Some major UK issues such as immigration, human capital, and digitalization were pointed out as having not been sufficiently addressed in the study. The participants pointed to the importance of developing a dynamic entrepreneurial environment with a much more inclusive venture capital investment approach.

The participants furthermore expressed deep concern about the geographical concentration of entrepreneurial activity in UK, as discussed in the FIRES-report. There is a visible centralization of the entrepreneurial resources in London which only attracts a narrow demography and a lack of incentives for people to stay or go back home to the countryside.

As a final point, the need for developing a benchmark that enables this study to better evaluate the findings by comparing it to what is happening in the rest of the world was stressed.

6 Conclusions

This chapter on the UK illustrates the FIRES-approach to formulating a tailored institutional reform strategy to promote a more entrepreneurial society in Europe. It illustrates how one could systematically analyze the situation before selecting and proposing reforms within this area. After carefully analyzing the UK’s historically rooted institutional foundations, this chapter triangulates historical, qualitative, and quantitative information to identify the UK’s strengths and weaknesses. Based on this diagnosis, the most relevant proposals are selected from the menu of policy interventions and reform proposals in the companion volume of this book (Elert et al. 2019).

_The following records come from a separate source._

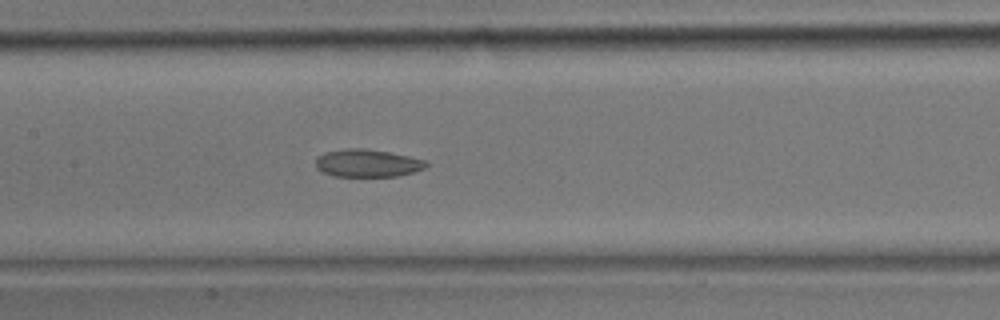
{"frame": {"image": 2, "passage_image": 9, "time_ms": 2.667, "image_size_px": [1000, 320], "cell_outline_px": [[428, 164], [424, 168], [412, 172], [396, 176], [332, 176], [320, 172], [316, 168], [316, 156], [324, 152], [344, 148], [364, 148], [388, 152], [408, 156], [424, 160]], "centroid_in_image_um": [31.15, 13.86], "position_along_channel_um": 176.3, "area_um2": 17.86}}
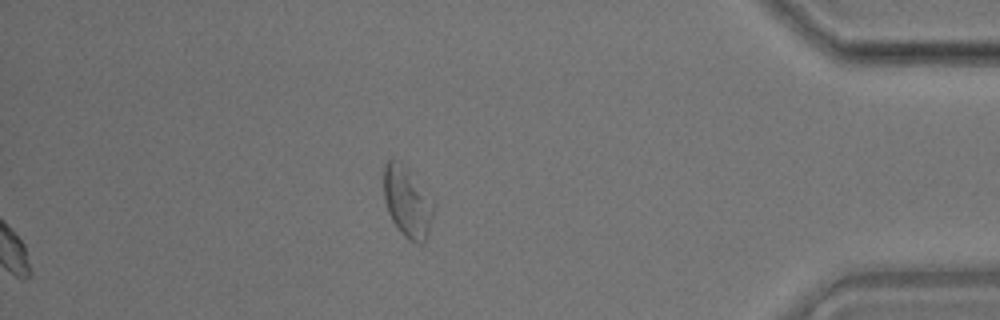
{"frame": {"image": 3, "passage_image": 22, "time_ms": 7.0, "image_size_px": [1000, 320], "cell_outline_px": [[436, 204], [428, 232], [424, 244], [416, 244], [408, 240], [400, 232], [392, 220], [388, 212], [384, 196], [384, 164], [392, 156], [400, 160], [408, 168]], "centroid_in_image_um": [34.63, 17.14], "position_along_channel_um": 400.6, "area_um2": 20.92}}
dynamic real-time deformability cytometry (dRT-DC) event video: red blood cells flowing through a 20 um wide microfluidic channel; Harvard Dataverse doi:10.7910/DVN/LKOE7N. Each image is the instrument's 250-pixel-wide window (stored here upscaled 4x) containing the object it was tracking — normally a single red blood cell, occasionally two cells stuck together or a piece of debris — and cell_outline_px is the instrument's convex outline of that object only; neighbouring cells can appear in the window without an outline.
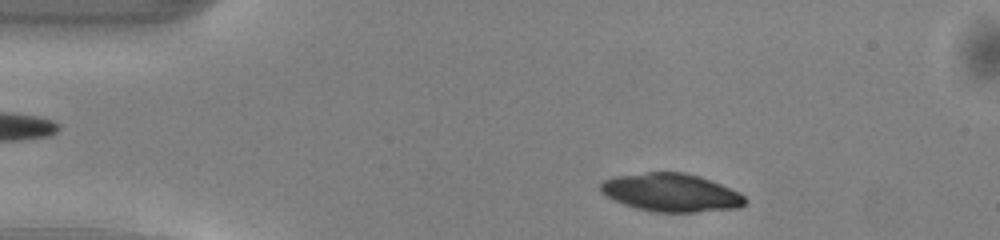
{"species": "common noctule bat (a hibernating species)", "species_latin": "Nyctalus noctula", "temperature_condition": "warm", "stored_images_in_passage": 43, "camera_frame_rate_fps": 3000, "um_per_image_px": 0.085, "animal": {"sex": "male", "body_mass_g": 13.0, "forearm_length_mm": 53.1}, "frame": {"image": 1, "passage_image": 2, "time_ms": 0.333, "image_size_px": [1000, 240], "cell_outline_px": [[748, 200], [740, 208], [696, 212], [656, 212], [636, 208], [624, 204], [600, 192], [600, 184], [604, 180], [612, 176], [648, 172], [684, 172], [700, 176], [740, 192]], "centroid_in_image_um": [57.06, 16.36], "position_along_channel_um": 27.9, "area_um2": 32.19}}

The UK’s long and rich history has shaped its institutions in a unique way. The British Isles rose to unrivaled global supremacy in the nineteenth century, but in the twentieth century its rivals rapidly caught up. Like any other nation, the UK has to compete with innovative and efficient competitors for the favor of consumers across the globe. The UK has developed its distinct Anglo-Saxon model of capitalism with a relatively business-friendly regulatory environment, highly flexible labor markets, well-funded universities, and strong protection of intellectual property rights. At the same time, low labor protection reduces incentives for people to invest and accumulate (firm-specific) human capital. As a consequence, the UK has relatively efficient and business-friendly markets, but is also characterized by short-termism and economic rewards that are not always socially inclusive.

The UK as a whole performs relatively well by EU standards in terms of the entrepreneurial ecosystem. UK entrepreneurs are not short of spirit, and our survey suggests they are not held back by stifling bureaucracy (as they are in some EU countries). Moreover, its formal financial markets are world class.

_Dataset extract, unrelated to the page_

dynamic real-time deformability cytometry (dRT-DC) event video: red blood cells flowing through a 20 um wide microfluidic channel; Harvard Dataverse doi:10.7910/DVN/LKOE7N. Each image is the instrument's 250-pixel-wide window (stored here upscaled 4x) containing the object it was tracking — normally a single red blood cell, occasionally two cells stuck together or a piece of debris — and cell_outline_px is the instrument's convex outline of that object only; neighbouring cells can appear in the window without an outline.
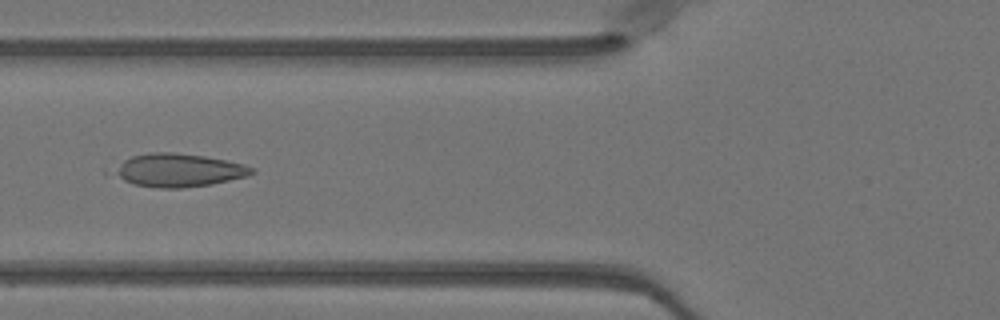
{"species": "Egyptian fruit bat (a non-hibernating species)", "species_latin": "Rousettus aegyptiacus", "temperature_condition": "warm", "stored_images_in_passage": 39, "camera_frame_rate_fps": 3000, "um_per_image_px": 0.085, "animal": {"sex": "female"}, "frame": {"image": 1, "passage_image": 9, "time_ms": 2.667, "image_size_px": [1000, 320], "cell_outline_px": [[256, 172], [248, 176], [212, 184], [180, 188], [160, 188], [132, 184], [124, 180], [112, 172], [124, 160], [132, 156], [148, 152], [176, 152], [204, 156], [244, 164], [256, 168]], "centroid_in_image_um": [15.22, 14.46], "position_along_channel_um": 110.6, "area_um2": 26.59}}
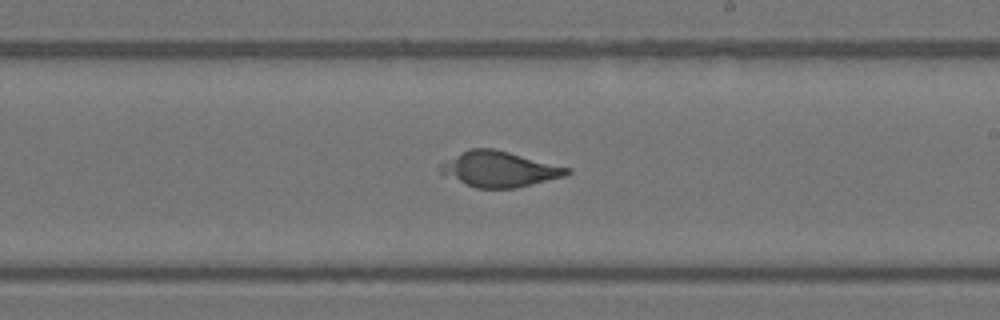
{"frame": {"image": 2, "passage_image": 19, "time_ms": 6.0, "image_size_px": [1000, 320], "cell_outline_px": [[572, 172], [564, 176], [516, 188], [476, 188], [440, 172], [440, 164], [468, 148], [492, 148], [572, 168]], "centroid_in_image_um": [42.48, 14.37], "position_along_channel_um": 246.5, "area_um2": 25.78}}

The chapter discusses proposals concerning intellectual property rights, how to increase the levels of informal investment as well as how to strengthen the infrastructure on which platform-based financial services operate. It also discusses reforms to promote the flow of talent into entrepreneurial venturing and ways to strengthen the accumulation and maintenance of human capital.

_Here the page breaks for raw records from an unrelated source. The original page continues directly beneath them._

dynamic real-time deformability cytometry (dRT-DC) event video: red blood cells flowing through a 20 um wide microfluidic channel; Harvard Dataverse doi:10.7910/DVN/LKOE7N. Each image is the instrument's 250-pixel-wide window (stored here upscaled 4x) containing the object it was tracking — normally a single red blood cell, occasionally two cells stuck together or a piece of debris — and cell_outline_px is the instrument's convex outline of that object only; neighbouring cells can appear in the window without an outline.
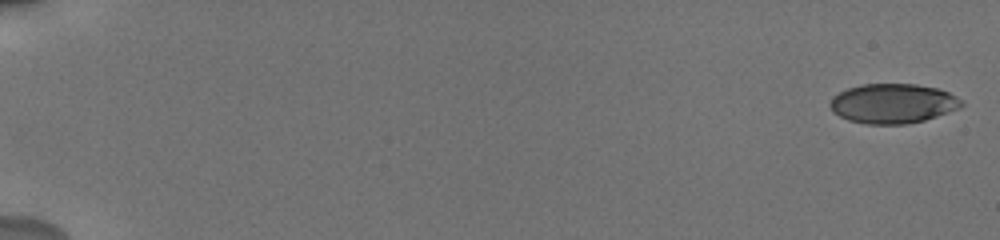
{"species": "human", "species_latin": "Homo sapiens", "temperature_condition": "cold", "stored_images_in_passage": 51, "camera_frame_rate_fps": 3000, "um_per_image_px": 0.085, "donor": {"sex": "male"}, "frame": {"image": 1, "passage_image": 1, "time_ms": 0.0, "image_size_px": [1000, 240], "cell_outline_px": [[964, 104], [960, 108], [924, 120], [908, 124], [868, 124], [848, 120], [832, 112], [828, 104], [832, 96], [848, 88], [860, 84], [916, 84], [940, 88], [964, 100]], "centroid_in_image_um": [75.89, 8.79], "position_along_channel_um": 9.1, "area_um2": 30.63}}
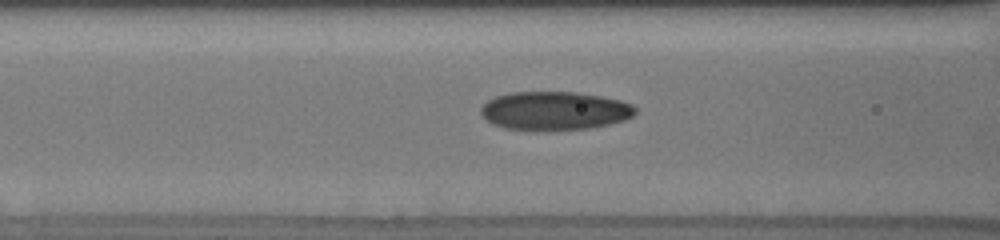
{"frame": {"image": 2, "passage_image": 23, "time_ms": 8.0, "image_size_px": [1000, 240], "cell_outline_px": [[636, 112], [632, 116], [624, 120], [592, 128], [548, 132], [544, 132], [504, 128], [492, 124], [480, 112], [480, 108], [488, 100], [496, 96], [512, 92], [576, 92], [600, 96], [620, 100], [632, 104], [636, 108]], "centroid_in_image_um": [47.13, 9.44], "position_along_channel_um": 119.5, "area_um2": 35.2}}
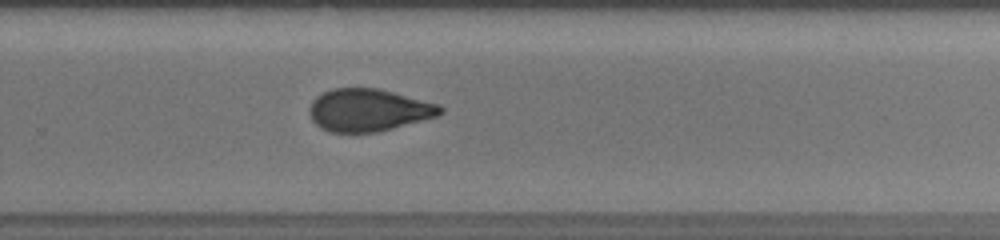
{"frame": {"image": 3, "passage_image": 36, "time_ms": 12.667, "image_size_px": [1000, 240], "cell_outline_px": [[444, 112], [436, 116], [392, 128], [376, 132], [328, 132], [320, 128], [312, 120], [308, 108], [312, 100], [316, 96], [332, 88], [376, 88], [440, 104], [444, 108]], "centroid_in_image_um": [31.29, 9.35], "position_along_channel_um": 298.5, "area_um2": 32.25}, "authors_computed_cell_mechanics": {"area_um2": 32.1946, "velocity_mm_per_s": 3.8419, "shape_relaxation_time_tau1_ms": 4.0179, "shape_relaxation_time_tau2_ms": 2.1234, "deformation_change_tau1": 0.1315, "deformation_change_tau2": 0.0805}}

The proposals individually and in combination aim to strengthen the knowledge base, talent pool, and capital base from which UK entrepreneurs can draw and aim to open opportunities for not only starting but also growing innovative firms in all regions in the UK. All regions stand to benefit from these interventions. But by strengthening informal investment and the skills and resilience of low wage workers, while fostering a more entrepreneurial spirit throughout, it is likely that all regions—even peripheral—will benefit. Of course, these proposals will need a much more detailed discussion and only form the starting point, not the final word in the policy debate. Moreover, even if eventually adopted, our proposals all require careful implementation and evaluation to complete the policy cycle.